A Hidden Markov Model (HMM) can be trained to detect changes in states for a new test sequence if given the correct training data. The HMM used for this project was a four-state model (H,S,T,N) with states for the three secondary structures and an additional state for amino acids that did not contribute to a secondary structure. Each of these states requires the transition probability of moving from one state to another as well as the emission probabilities for each amino acid in the various states. Additionally, the model also requires the probability that the sequence will start in a specific state. The emission probabilities can be calculated from files that contains all the amino acid sequences present for each of the secondary structures. The transition probabilities and beginning probabilities can be calculated from a file that contains all of the state sequences for all the known proteins. These data files would need to be curated from a database that contains all the protein sequences and their associated secondary structures for a given species.

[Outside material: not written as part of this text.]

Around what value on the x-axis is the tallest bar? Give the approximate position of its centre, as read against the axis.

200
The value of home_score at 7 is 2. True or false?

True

Hidden Markov Model for Predicting Protein Secondary Structure
Note: Non-contributing state not pictured for figure simplicity
The Uniprot database was used to obtain the amino acid sequences and the corresponding secondary structures for all proteins for E.coli. Each protein was separated by a “//” and had the entire amino acid sequence as well as the indexes of the specific amino acids that were part of each secondary structure. A python script was created to parse through the entire file and generate 4 different text files for calculating the emission probabilities. Each file contains lines of amino acids, each line corresponding to one instance of a secondary structure. The four files that were generated represent the amino acid sequences for creating alpha helices, beta strands, random turns, and non-contributing regions. The emission probability tables for the various states were calculated by determining the frequencies for each amino acid in these four files. Additionally, a state sequence file was generated that contained a line for each protein with the secondary state sequences instead of the amino acids. The transition probabilities were calculated by determining the number of occurrences of each digram in the state sequences file and the beginning probability was calculated by determining the frequencies of beginning a sequence in each of the four states. All of these probabilities can then be used to create the HMM and be used with an algorithm to predict the most likely states for a given protein.

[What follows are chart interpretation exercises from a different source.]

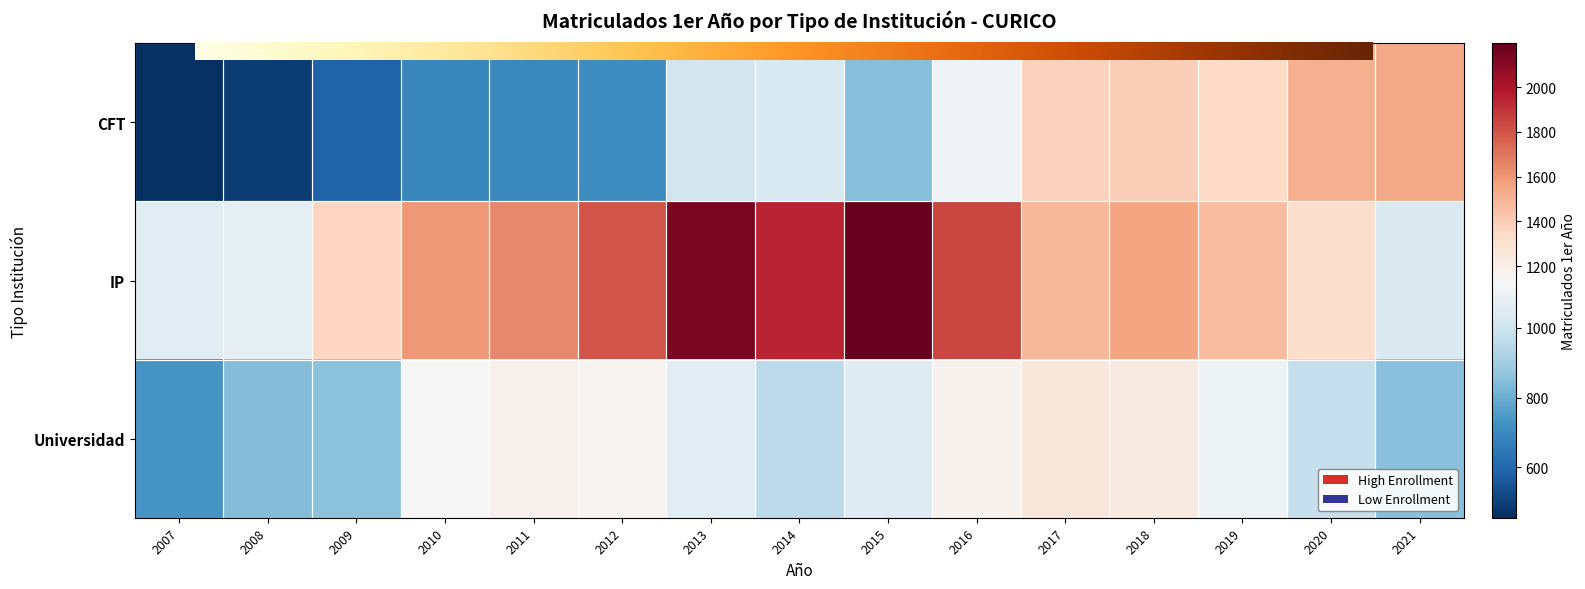

How many data points in CFT are above 1008?

7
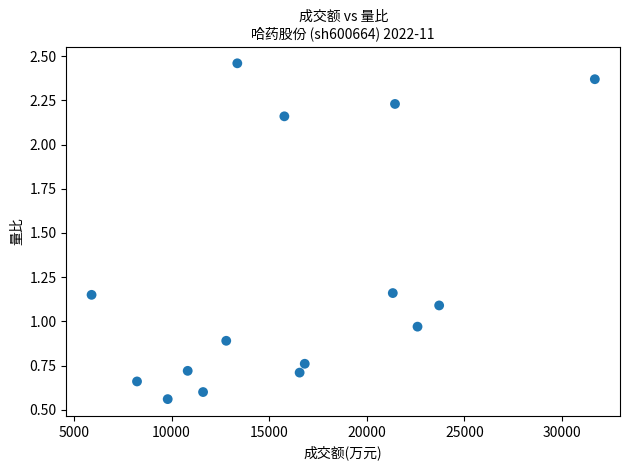

What is the range of Y values (max minus min)?

1.9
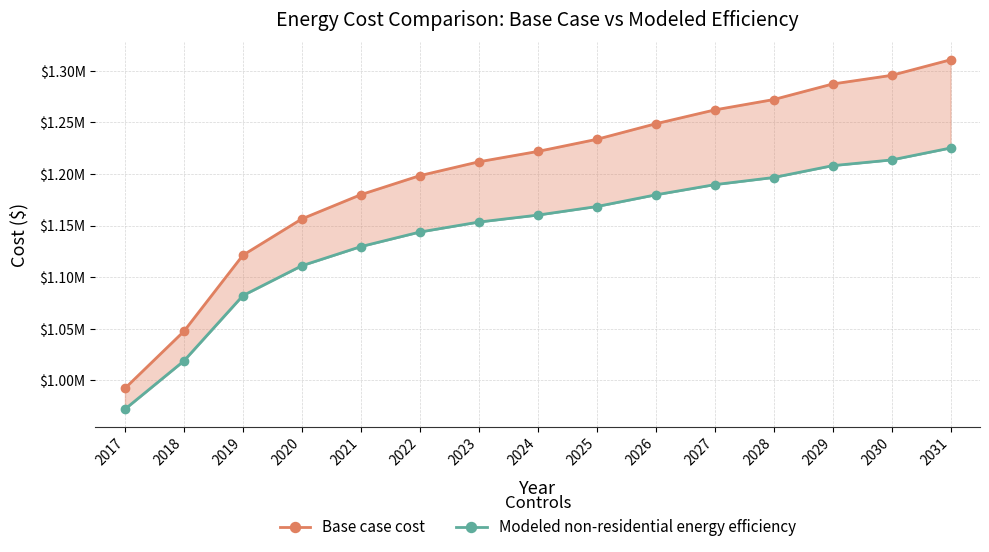

What is the value of the Modeled non-residential energy efficiency point at the 8th from the left?

1160119.1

For this HMM, the Viterbi algorithm was used to predict the most likely state sequence for a given protein. The Viterbi algorithm begins with initializing the path matrix with the first column having a probability of 1 for the beginning state and a 0 probability for any of the other states. Additionally, the probability across the first row should all be zeros as the beginning state (B) cannot be used as a state for the subsequent amino acids. The rest of the Viterbi matrix is built out to determine the most likely state sequence. For each element in the matrix, we try to maximize the product of the prior score and the transition probability of moving from the previous state to the current state. We then multiply that maximum by the emission probability for the current amino acid. Throughout this process, we have a pointer that keeps track of the previous entry that resulted in the current best score. Once we have completed the entire matrix, we work backwards on the scoring path with the maximum probability to determine the most likely state sequence for the given protein.

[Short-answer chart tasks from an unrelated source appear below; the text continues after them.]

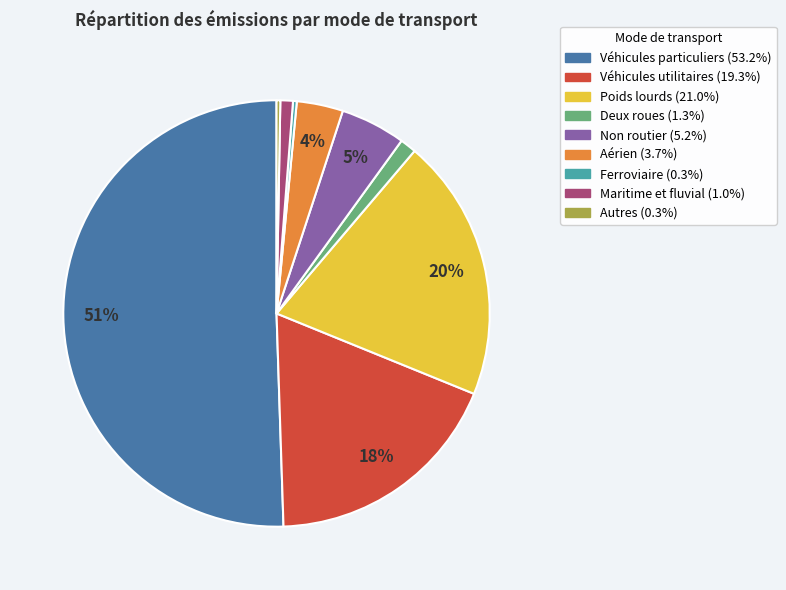

Do Deux roues and Véhicules utilitaires together represent more than half of the pie?

No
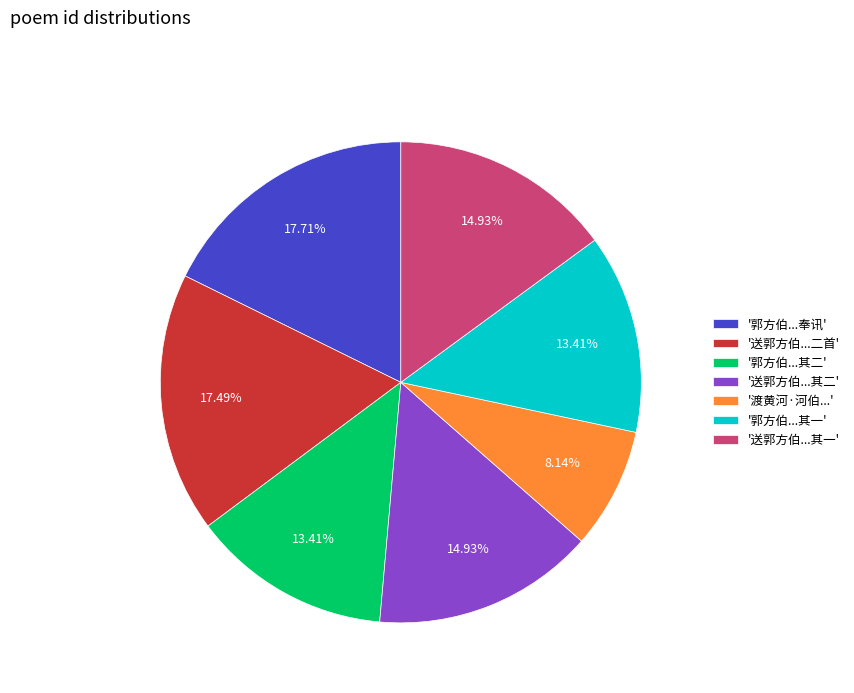

Which slice is the smallest?

'渡黄河·河伯...'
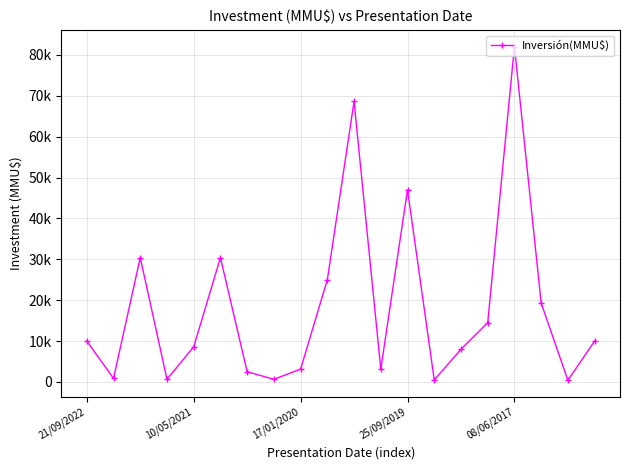

At which category does the chart reach its peak across all series?

08/06/2017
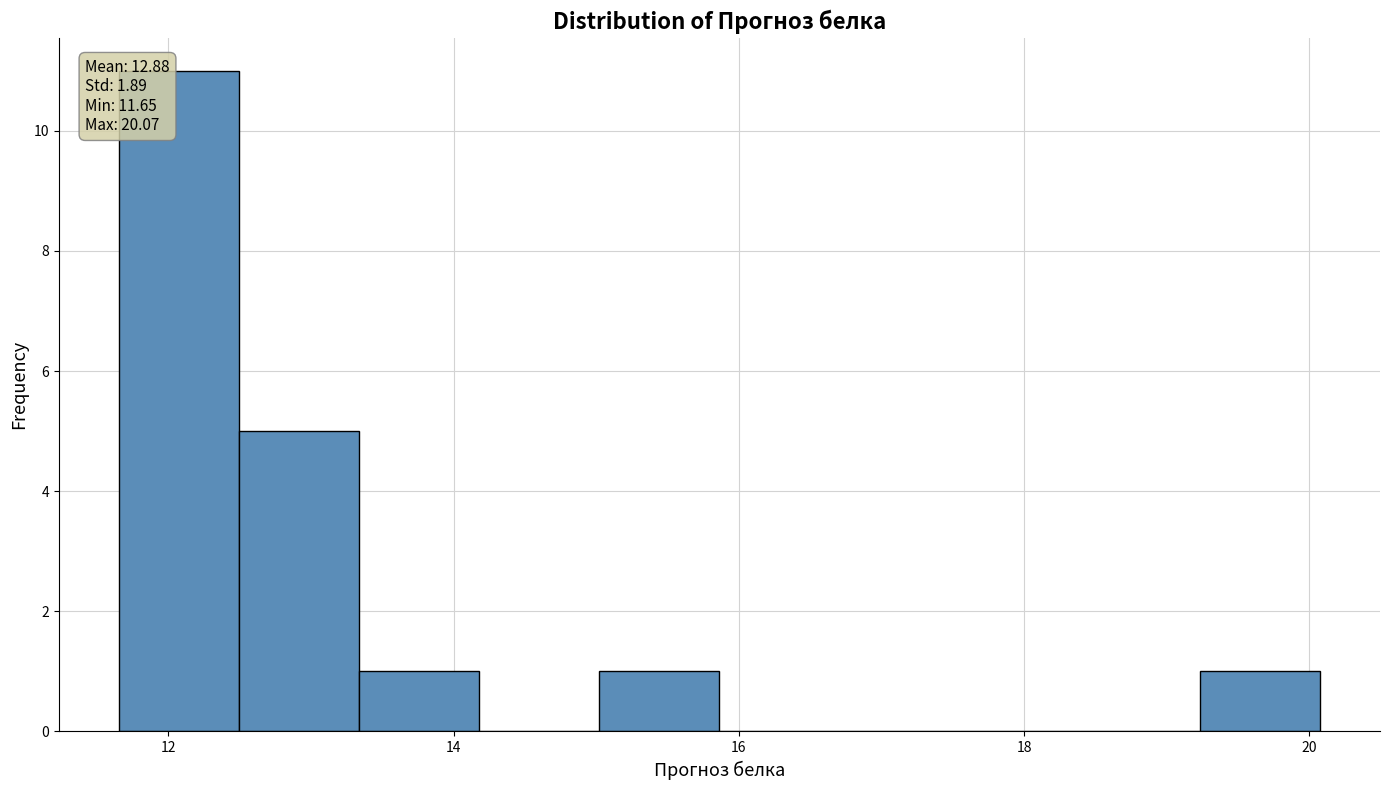

Which range on the x-axis has the tallest bar?

11.6 to 12.4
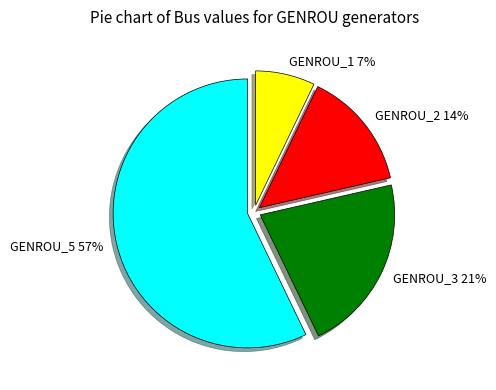

To the nearest percent, what percentage of the pie is GENROU_2?

14%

During the development of our code for the Viterbi algorithm, we discovered that the length of the amino acid sequence we were using to test our model was resulting in extremely small probabilities. The continuous multiplication of probabilities across the matrix was resulting in an underflow error. To circumvent this issue, we had to make a few modifications to the algorithm to allow for us to accurately calculate the probabilities. We decided to take the log transform of all the emission and transition probabilities to allow us to simply add the probabilities and thus lead to larger values that could be represented. However, this transformation led to all the values being negative so initializing the B state with a probability of 1 would result in the model predicting B for the entire state sequence. This issue was resolved by initializing B to 0 and all other entries in the first column and row as -∞ or -100,000.
Once the HMM and Viterbi algorithm are set up, we can use another set of proteins for the test data to determine how accurately the model can predict the secondary structures of these proteins. The test data would have the experimentally determined secondary structures as a comparison to see how well the HMM can predict the secondary structure for a given protein. The predicted sequence and the actual sequence can be compared directly to determine the percentage of correctly predict structures. Ideally, the model should also be able to predict how a change in the sequence of the given protein can alter the secondary structure.